Comment by 3pt14159
13 years ago
I might not be understanding you correctly, but wouldn't the independent improvement also help the random bandit choices? If you are using the forgetting factor this shouldn't be a real issue.
My problem with the bandit method is that I want to show the same test choice to the same person every time he sees the page so you can hide that there is a test. If I do this with the bandit algo then it warps the results because different cohorts have different weightings of the choices and differing cohorts behave very differently for lots of reasons.
The independent improvement also helps the random bandit choices. The problem is that you are comparing A from a largely new population with Bs that are mostly from an old population.

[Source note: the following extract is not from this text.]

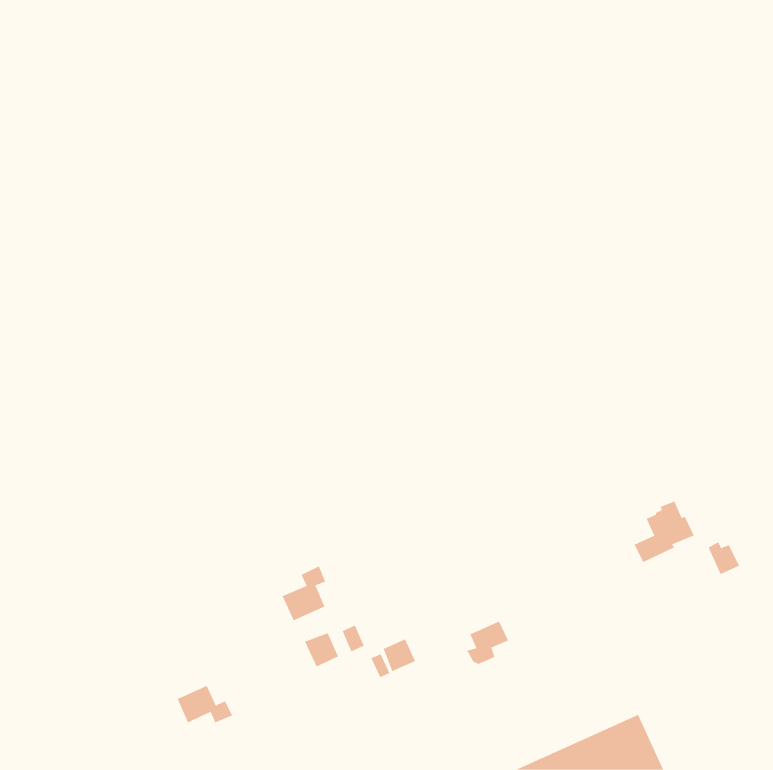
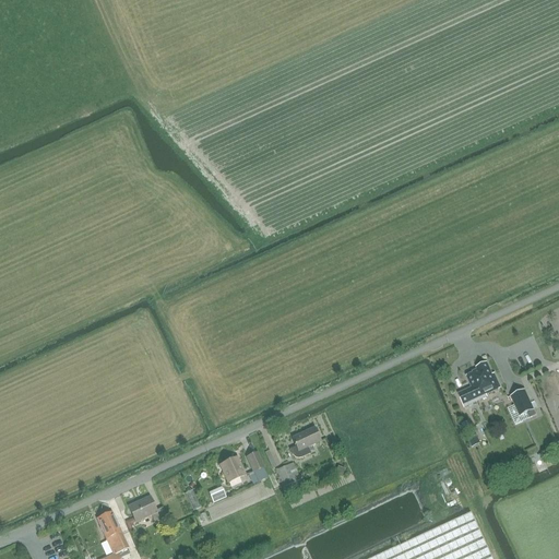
building: [282,565,326,621] -> none
building: [466,621,509,665] -> [289,426,320,457]
building: none -> [96,510,128,550]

It takes a long time to accumulate enough new Bs to resolve this issue.
A forgetting factor will help.
This is a variant of the cohort issue that you're talking about.
The cohort issue that you're talking about raises another interesting problem. If you have a population of active users, and you want to test per user, you often will find that your test population ramps up very quickly until most active users are in, and then slows down. The window where most users are assigned is a period where you have poor data (you have not collected for long, users have not necessarily had time to go to final sale).
It seems to me that if you want to use a bandit method in this scenario, you'd be strongly advised to make your fundamental unit the impression, and not the user. But then you can't hide the fact that the test is going on. Whether or not this is acceptable is a business problem, and the answer is not always going to be yes.